TOKYO, Nov. 24, 2020—In a little over two decades, Japan’s squid catch in and around its territorial waters plummeted from 2.01 million tons in fiscal 1997, ended in March 2018, to 540,000 tons in fiscal 2019, ended in March 2020, the brutal impact of Chinese and North Korean illegal and environmentally-ruinous trawling.
If the Chinese continue their current pace of operations, experts warned that Japan’s squid resources would be annihilated in several years.
And yet, Japanese patrol boats are not taking overt action against Chinese fishing boats as they do not receive commands from their headquarters, a reflection of the absence of central government political and bureaucracy power for not angering Xi Jinping’s China.
The data was released recently by Japan’s national Fisheries Research Agency (FRA, http://www.fra.affrc.go.jp/shigen_hyoka/SCmeeting/2019-1/detail_surume_a_20201014.pdf).
Hiroshi Kubota, researcher of the FRA’s Niigata office on the Japan Sea coast told me Nov. 24 that his office’s research underscored aggressive Chinese trawling of ‘Surumeika (Japanese flying squid)’ in the Japan Sea as well as around Japanese waters, especially after 2015. ‘The Chinese began fishing for Surumeika in 2005 and they probably did not know how to catch large quantities,’ Kubota said.
Over the past 10 years, the Chinese have acquired the squid trawling technique, a special, one of the kind skill developed by Japanese fishermen over several decades.
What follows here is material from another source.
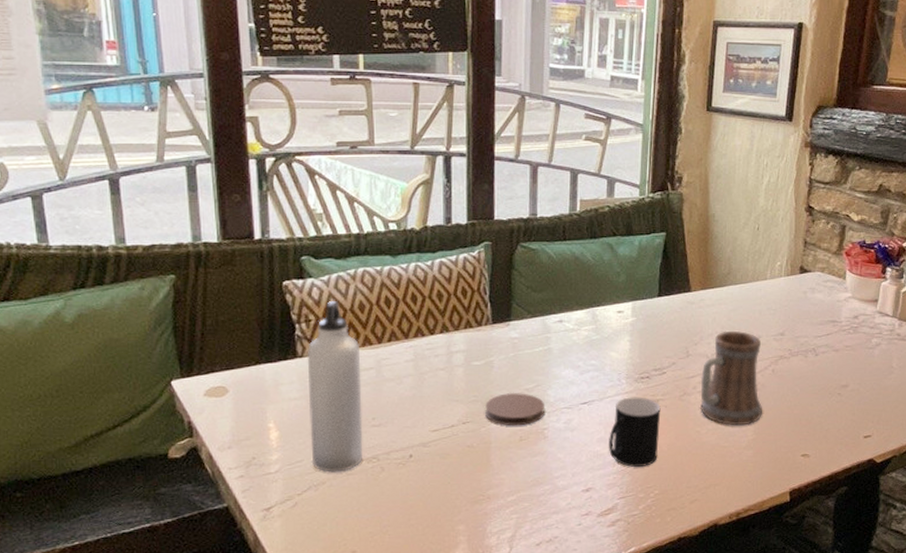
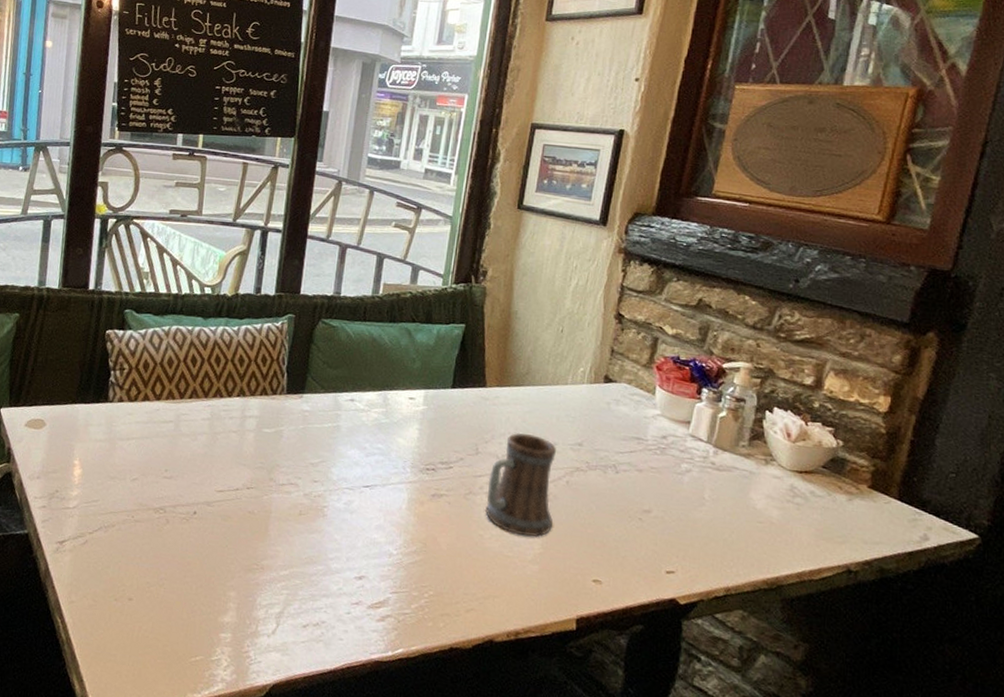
water bottle: present [307,301,363,473] -> none [105,353,164,518]
coaster: present [485,392,544,426] -> none [269,464,327,500]
cup: present [609,397,661,467] -> none [386,487,444,563]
While Kubota stopped short of confirming, it was entirely possible that Chinese fishermen learned the skill from Chinese ‘vocational trainees’ who had worked on Japanese fishing boats to replenish young fishermen that were in short supply over the past two decades.
Kubota believes, however, that most Chinese squid fishing boats operate in duo in the Japan Sea, sandwiching squid between the two hulls with large fishing nets and hauled them onto the deck.
North Korean fishing boats also have been trawling the species but he speculated that their fishing activity was not of the magnitude that would endanger the squid resources, he said. Kubota said the Russians also have been catching Surumeika but the FRA’s research showed that the annual catch has been about 5,000 tons.
The FRA speculates that the Chinese government is purchasing fishing rights from North Korea to operate in the North’s exclusive economic zone (waters), which annexes Japan’s EEZ, and letting Chinese fishing ships to catch illegally near Japan’s Noto peninsula. Japan’s Fisheries Agency issued warnings to as many as 2,586 Chinese fishing boats during the nine months of 2020, a three-fold increase over the same period 2019, but the Chinese are giving deaf ears to the Japanese, according to the FRA.